Clover breathed in, squeezed her eyes shut. She could feel it then, the animalistic want. A constantly-whining speck within the meat of her body. 

“I spent twenty years empty, and then I met you. The gnawing didn’t disappear, but it quieted. I thought that it was love. It was close to love. Now I’m here, and I feel it. This whole, calling me back. You weren’t the source of the quiet, Clover, you were a fragment of it.” Lyla was more animated than Clover had ever seen her, face stinging pink, eyes glossy full of tears. 

Clover tried to speak, but her mouth was lax, unable to spit out anything but disjointed sounds. Lyla only nodded and tore her gaze away. She stepped out of the vehicle. The light died down. 

Perhaps the salmon could only think of the softness which awaited her at the end of everything. 

Ahead of them was a deep crater. It was filled with wildflowers and grasses, greener than anything else in the brush. The light emanated from there, but had no traceable source. Clover watched as Lyla wordlessly slid from the even ground into the crater. She got to her knees and looked back at Clover, locking eyes with her for a moment before bracing her hands over her head. In a second, the growth had overtaken her. And her body was stiff. 

Clover breathed in, shakily, overtaken by a sense of Deja Vu. The act hadn’t shocked her. She thought it ought to. 

“I loved her.” Clover whispered, more reassurance than protest. 

“And now her flesh is gone.
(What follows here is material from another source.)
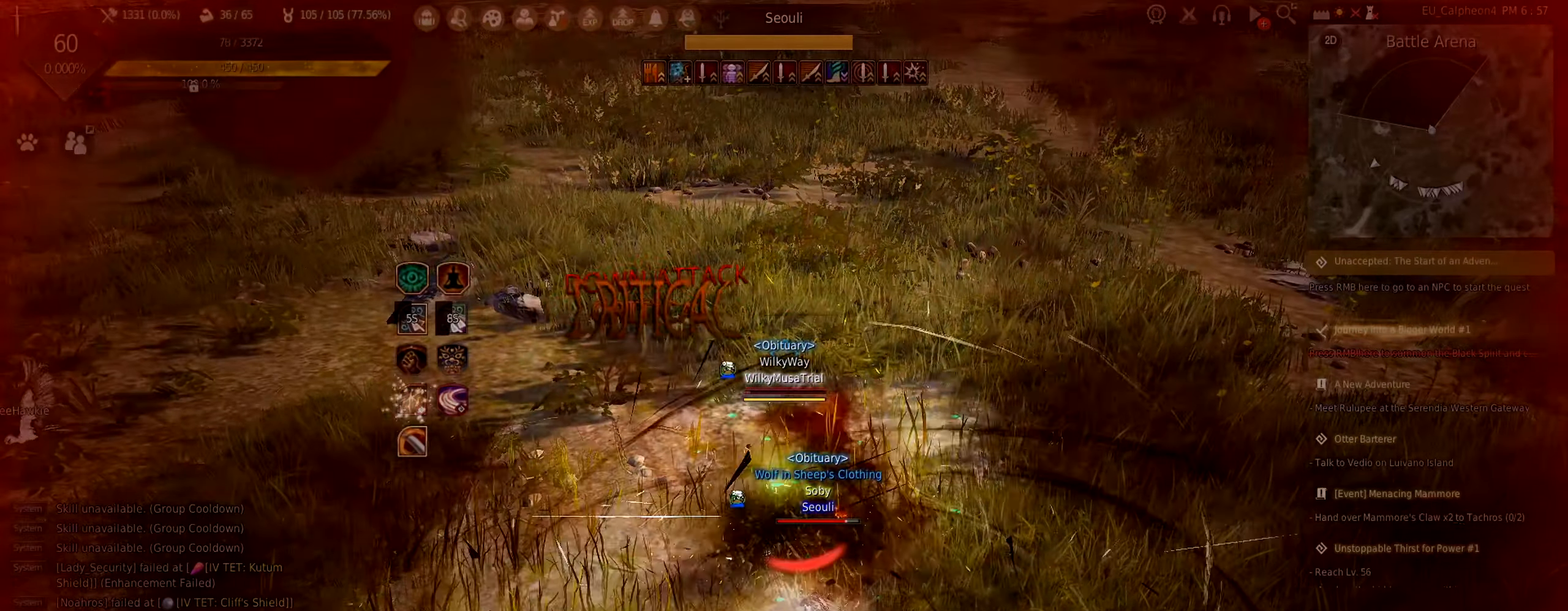
{"keys": [], "mouse": ["right"], "events": [[500, "s", "up"]]}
She is eaten. It is unfortunate, but hunger is more painful than love.” Replied the GPS. 

Clover looked down at her body. “I should go too, shouldn’t I?” 
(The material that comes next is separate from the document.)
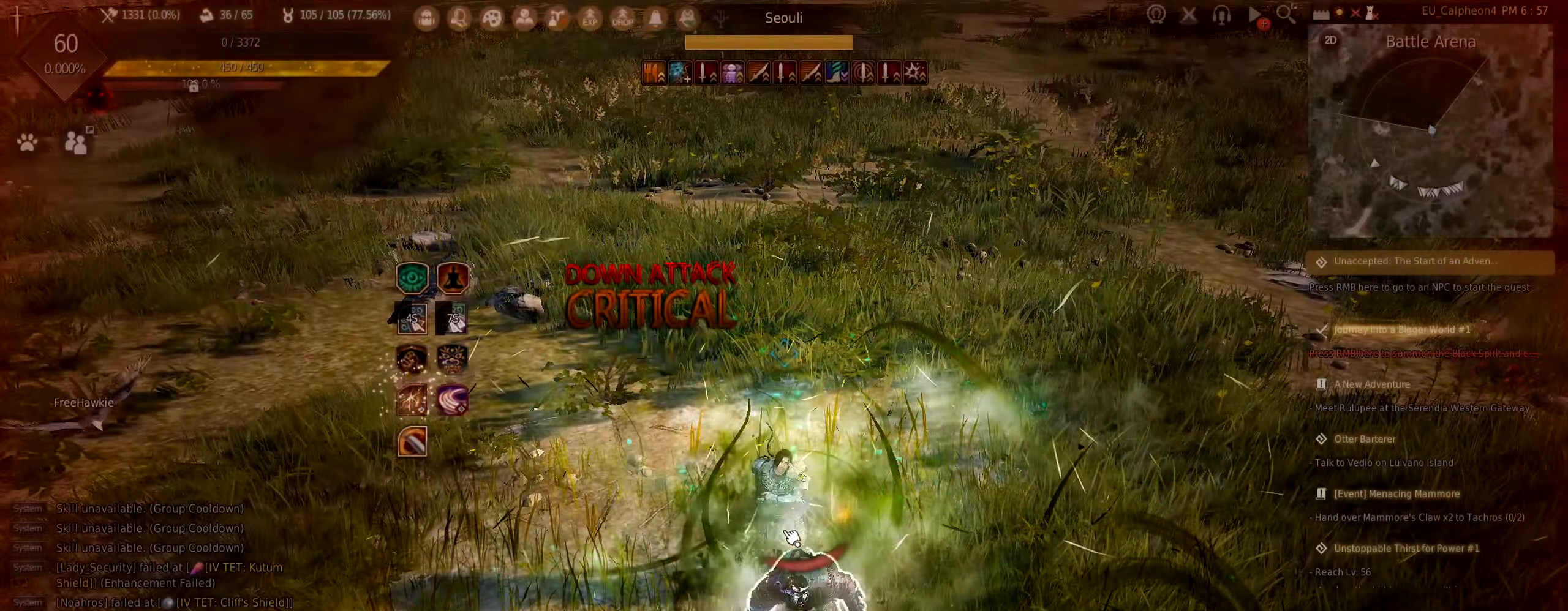
{"keys": [], "mouse": [], "events": [[17, "mouse_right", "up"]]}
“Your body knows that truth more than I.” It spoke. The voice was softer. 

“I loved her. I didn’t like her. I didn’t want to love her. This whole trip has been me mitigating her anger and hating myself-“ Clover was cut off by her own sobbing. The GPS began to speak. She tore it from its place on the dashboard and threw open her car door. 

Clover held the GPS to her chest as she climbed into the crater. She knew the act as if it were muscle memory. She fell to her knees, plunging the GPS into the ground. Growth came from the centre of it, flowering instantly. The green line flickered. Clover knew that she’d reached her destination. 
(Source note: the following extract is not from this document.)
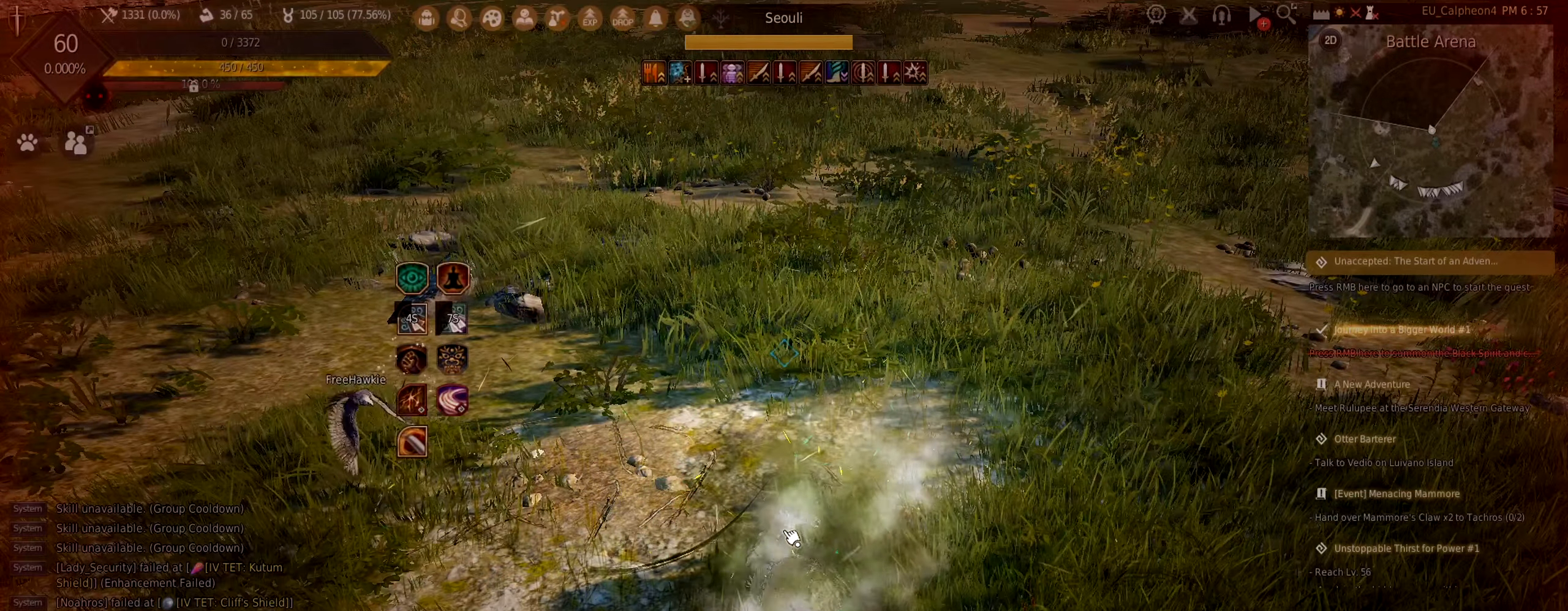
{"keys": [], "mouse": [], "events": []}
She felt a warmth pulse under her. The light around her grew blinding. She curled into it like a cat. The world, the remains of Lyla, and the GPS encased her. The world, the remains became her- were her, always. When Clover was whole, she could not imagine anything otherwise. It was a primordial thing, encased and unmoving within the earth. Knowing, slumbering, waiting to hunger again. Like freshwater, like sleep.